Why am I being asked to blog?

You are being asked to blog because experience shows that blogging is a good way of collecting your thoughts on a topic, keeping track of your intellectual development, discovering things you want to talk and write about, and building a community with your classmates. Blogs are helpful because they uncover trends in the interests and thoughts of the community, provide reference to interesting resources, and maintain a record of problems and solutions encountered throughout the year.

They are also useful because they encourage you to read with a computer nearby. One of the most important advantages of the internet age is the ease with which we can look things up. Blogging can be a way of intellectually profiting from and passing on things you have looked up during your reading.

What should I blog about?

What you write about in your blog is up to you. Sometimes, you may want to write about something you looked up about a book or author. Other times, you might want to discuss things you didn’t understand or difficult passages you think you can help others with. It might be about emotional responses you had to something we read; or a reflection on things discussed in class or in the hallway. Or a funny anecdote about something to do with the class. The only requirement is that most blog entries should be recognisably connected in some way to something in the current unit of our syllabus class (you’re allowed the occasional one that is not).

How am I being graded?

You are being graded on a pass-fail basis solely on whether you appear to have made a good faith effort to participate. In weeks where you write nothing or write blog entries that do not show what looks like a good faith effort to participate, you will receive a grade of 0%; blog entries that look like you made at least some good faith effort to participate in the discussion, will receive a grade of 100%.

Can I get bonus marks or redo a missed blog?

Blogs need to be done by the deadline to receive credit. Missed blogs cannot be made up. Everybody is allowed to miss one blog entry in the semester without penalty. This means, for example, that if there are eight blogs assigned in the course, you will receive 100% if you submit seven blogs on time. If you submit eight, you will receive extra credit for the extra blog.

What if I write more blogs than required?

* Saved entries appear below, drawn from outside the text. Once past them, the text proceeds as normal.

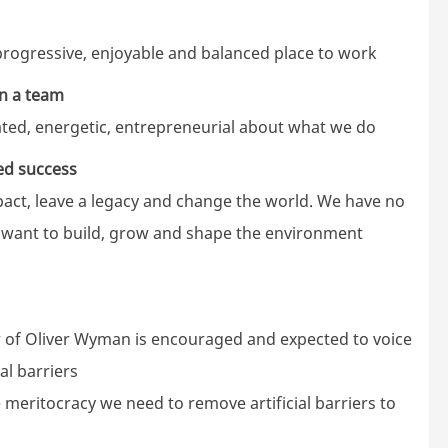
rogressive, enjoyable and balanced place to work
in a team
vated, energetic, entrepreneurial about what we do
ed success
ct, leave a legacy and change the world. We have no
e want to build, grow and shape the environment
of Oliver Wyman is encouraged and expected to voice
al barriers
e meritocracy we need to remove artificial barriers to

If you right extra blogs in a given week, you will receive 1/2 bonus mark for every extra blog posting, up to a maximum of 1 extra bonus mark per week. Because these are for bonus marks, the standard by which your effort will be judged is a little higher: your entry must show real evidence of effort to receive a bonus mark.

What about comments?

You are not required to comment on blogs. If you do, this will be considered as evidence of participation.

Can I use material from my blog in my essay/unessay?

Yes. Your essay or unessays can reuse material from your blog.